▶ _About this task_
Find the word "CHOCOLATE" in the material below and gather every line that contains it.

▶ _Given records_
----
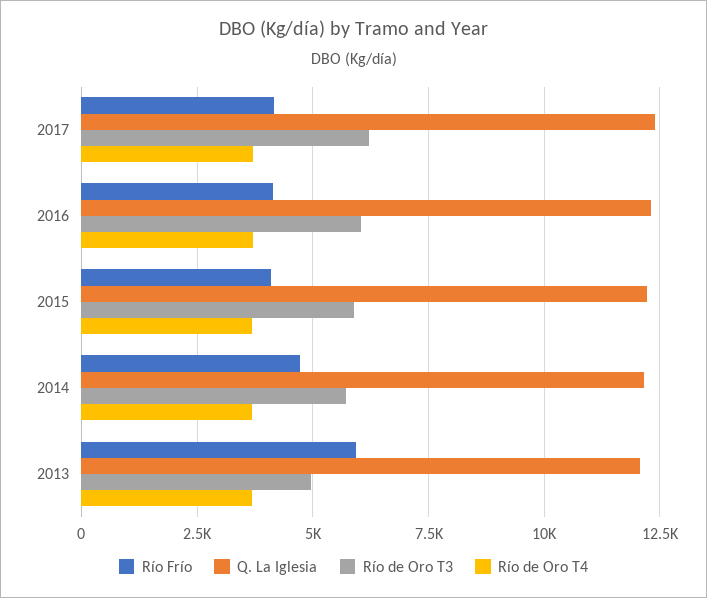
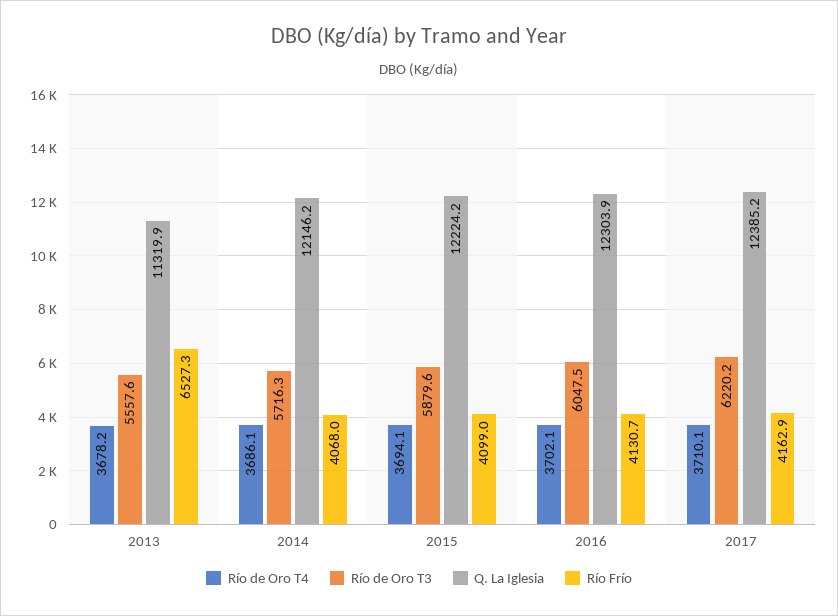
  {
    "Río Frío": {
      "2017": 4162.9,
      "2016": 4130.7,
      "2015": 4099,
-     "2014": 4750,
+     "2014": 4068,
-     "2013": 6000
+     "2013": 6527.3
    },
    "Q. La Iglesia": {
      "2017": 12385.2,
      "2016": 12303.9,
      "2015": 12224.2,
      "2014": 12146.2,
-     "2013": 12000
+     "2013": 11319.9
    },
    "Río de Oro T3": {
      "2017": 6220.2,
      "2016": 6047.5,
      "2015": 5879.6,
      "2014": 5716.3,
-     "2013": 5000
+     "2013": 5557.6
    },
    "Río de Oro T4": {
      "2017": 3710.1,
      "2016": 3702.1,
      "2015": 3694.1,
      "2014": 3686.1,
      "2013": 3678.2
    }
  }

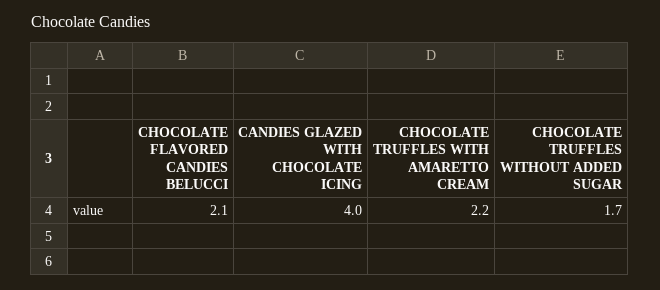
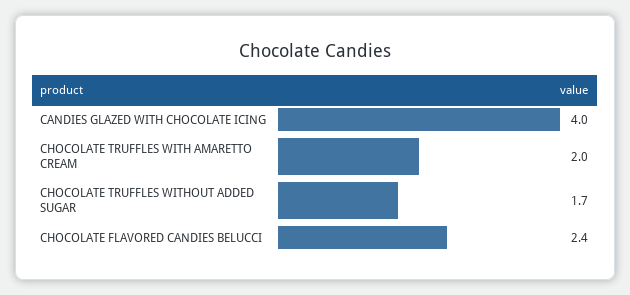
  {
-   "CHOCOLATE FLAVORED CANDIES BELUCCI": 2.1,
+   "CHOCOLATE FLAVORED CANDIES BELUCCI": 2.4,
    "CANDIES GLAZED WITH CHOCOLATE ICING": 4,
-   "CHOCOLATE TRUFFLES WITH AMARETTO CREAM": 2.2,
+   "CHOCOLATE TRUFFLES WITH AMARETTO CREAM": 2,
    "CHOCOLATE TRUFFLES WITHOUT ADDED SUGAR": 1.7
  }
----
▶ _Result of this task_
-   "CHOCOLATE FLAVORED CANDIES BELUCCI": 2.1,
+   "CHOCOLATE FLAVORED CANDIES BELUCCI": 2.4,
    "CANDIES GLAZED WITH CHOCOLATE ICING": 4,
-   "CHOCOLATE TRUFFLES WITH AMARETTO CREAM": 2.2,
+   "CHOCOLATE TRUFFLES WITH AMARETTO CREAM": 2,
    "CHOCOLATE TRUFFLES WITHOUT ADDED SUGAR": 1.7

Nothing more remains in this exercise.